### Supplied entries:
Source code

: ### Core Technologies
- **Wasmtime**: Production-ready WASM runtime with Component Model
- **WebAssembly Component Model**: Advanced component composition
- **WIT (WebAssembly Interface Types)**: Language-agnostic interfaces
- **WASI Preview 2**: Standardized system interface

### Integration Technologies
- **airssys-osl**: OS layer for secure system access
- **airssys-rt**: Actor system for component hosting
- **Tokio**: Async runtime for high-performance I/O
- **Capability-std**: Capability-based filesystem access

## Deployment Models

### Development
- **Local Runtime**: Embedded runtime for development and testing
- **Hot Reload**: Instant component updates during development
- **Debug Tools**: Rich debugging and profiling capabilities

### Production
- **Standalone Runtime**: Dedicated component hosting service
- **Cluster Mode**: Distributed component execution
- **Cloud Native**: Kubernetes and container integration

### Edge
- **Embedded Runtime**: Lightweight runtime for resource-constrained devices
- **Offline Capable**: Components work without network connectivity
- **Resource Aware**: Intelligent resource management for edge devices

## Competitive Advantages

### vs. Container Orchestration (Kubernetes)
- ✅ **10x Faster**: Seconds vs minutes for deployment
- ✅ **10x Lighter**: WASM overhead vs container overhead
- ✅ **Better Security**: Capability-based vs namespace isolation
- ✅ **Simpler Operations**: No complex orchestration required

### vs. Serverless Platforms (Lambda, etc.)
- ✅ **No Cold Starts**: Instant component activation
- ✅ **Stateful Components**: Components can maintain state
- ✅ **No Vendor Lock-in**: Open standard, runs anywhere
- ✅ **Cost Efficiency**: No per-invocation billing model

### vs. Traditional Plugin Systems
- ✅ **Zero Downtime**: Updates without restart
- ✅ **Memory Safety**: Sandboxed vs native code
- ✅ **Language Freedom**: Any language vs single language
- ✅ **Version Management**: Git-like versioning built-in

### Assigned task:
Copy whichever lines of the records above contain the word "WASM".

### Response to the exercise:
- **Wasmtime**: Production-ready WASM runtime with Component Model
- ✅ **10x Lighter**: WASM overhead vs container overhead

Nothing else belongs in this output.